Gather every line of the listing that contains the word "Long" and copy each one in full.

Given records below:

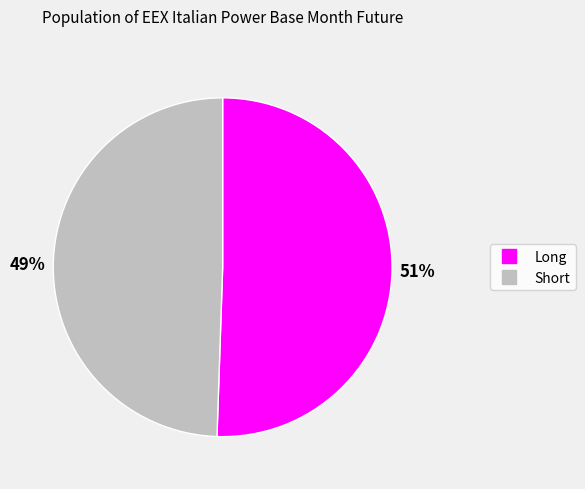

Approximately how many times larger is the value at Long compared to Short?

1.0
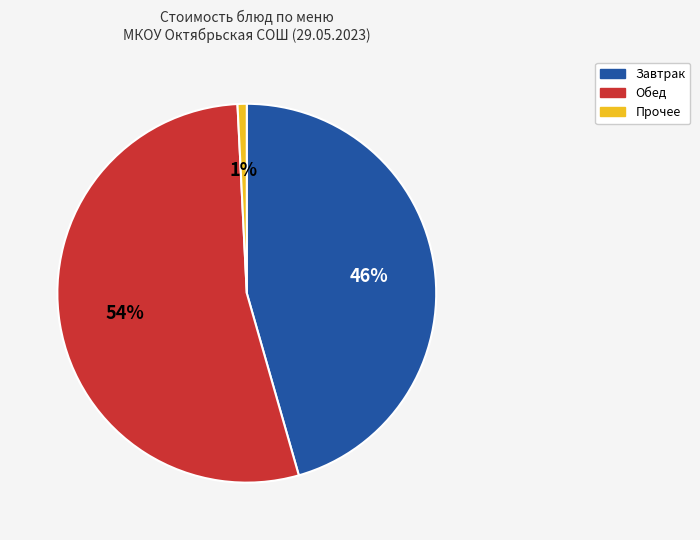

The Обед slice represents 41% of the pie. True or false?

False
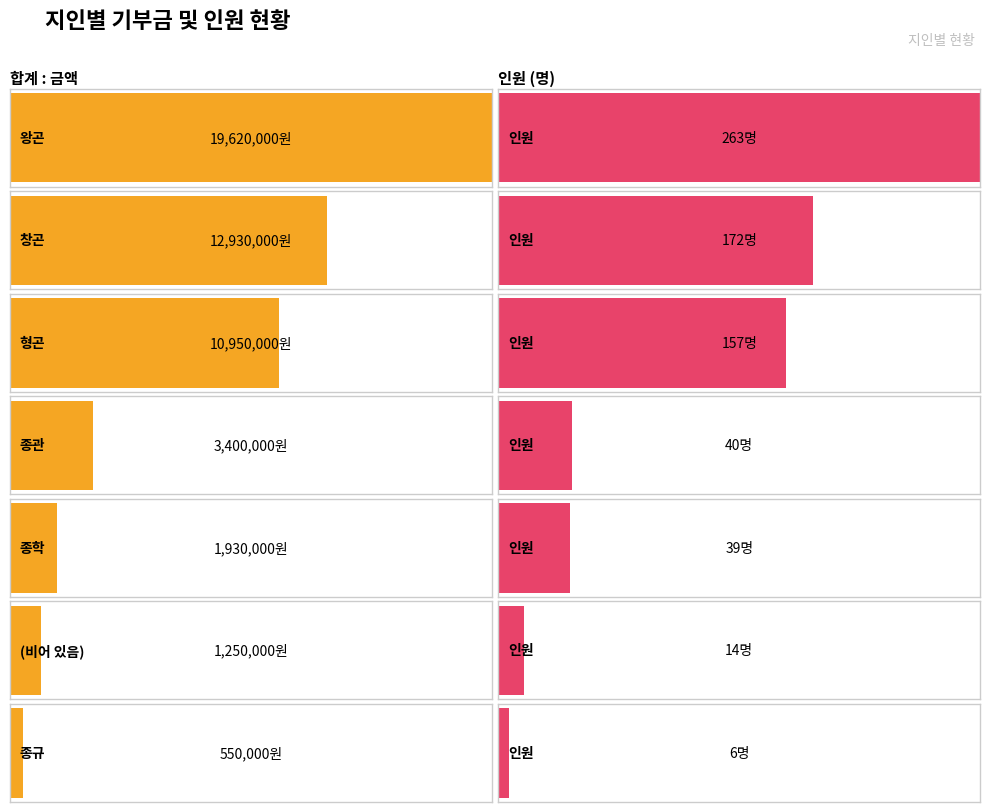

Reading left to right, what are all the values shown in this chart?

합계 : 금액: 왕곤=19620000	창곤=12930000	형곤=10950000	종관=3400000	종학=1930000	(비어 있음)=1250000	종규=550000
인원 (명): 왕곤=263	창곤=172	형곤=157	종관=40	종학=39	(비어 있음)=14	종규=6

End of Given records.

• _Output of the task_
Approximately how many times larger is the value at Long compared to Short?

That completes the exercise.